**What you have to do**
Down to the final line, print the records below exactly and without pictures.

━━ Data shown ━━

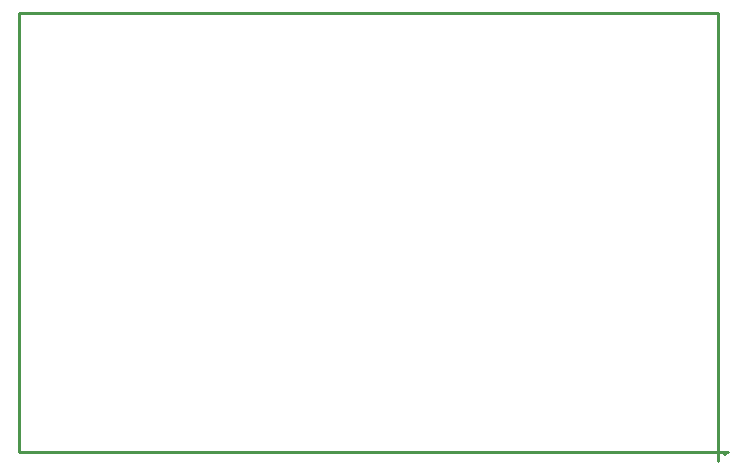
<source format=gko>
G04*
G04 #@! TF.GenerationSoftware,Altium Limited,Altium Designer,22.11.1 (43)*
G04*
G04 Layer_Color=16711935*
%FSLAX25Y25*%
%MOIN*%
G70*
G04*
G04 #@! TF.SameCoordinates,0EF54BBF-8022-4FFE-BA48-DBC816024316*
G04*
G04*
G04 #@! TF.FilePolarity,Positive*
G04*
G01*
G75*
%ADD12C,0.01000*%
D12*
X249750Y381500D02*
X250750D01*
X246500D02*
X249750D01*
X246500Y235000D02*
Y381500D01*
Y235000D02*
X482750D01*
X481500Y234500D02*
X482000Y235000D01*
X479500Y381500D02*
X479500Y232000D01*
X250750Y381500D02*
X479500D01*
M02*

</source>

━━━

**Solution to the exercise**
<source format=gko>
G04*
G04 #@! TF.GenerationSoftware,Altium Limited,Altium Designer,22.11.1 (43)*
G04*
G04 Layer_Color=16711935*
%FSLAX25Y25*%
%MOIN*%
G70*
G04*
G04 #@! TF.SameCoordinates,0EF54BBF-8022-4FFE-BA48-DBC816024316*
G04*
G04*
G04 #@! TF.FilePolarity,Positive*
G04*
G01*
G75*
%ADD12C,0.01000*%
D12*
X249750Y381500D02*
X250750D01*
X246500D02*
X249750D01*
X246500Y235000D02*
Y381500D01*
Y235000D02*
X482750D01*
X481500Y234500D02*
X482000Y235000D01*
X479500Y381500D02*
X479500Y232000D01*
X250750Y381500D02*
X479500D01*
M02*

</source>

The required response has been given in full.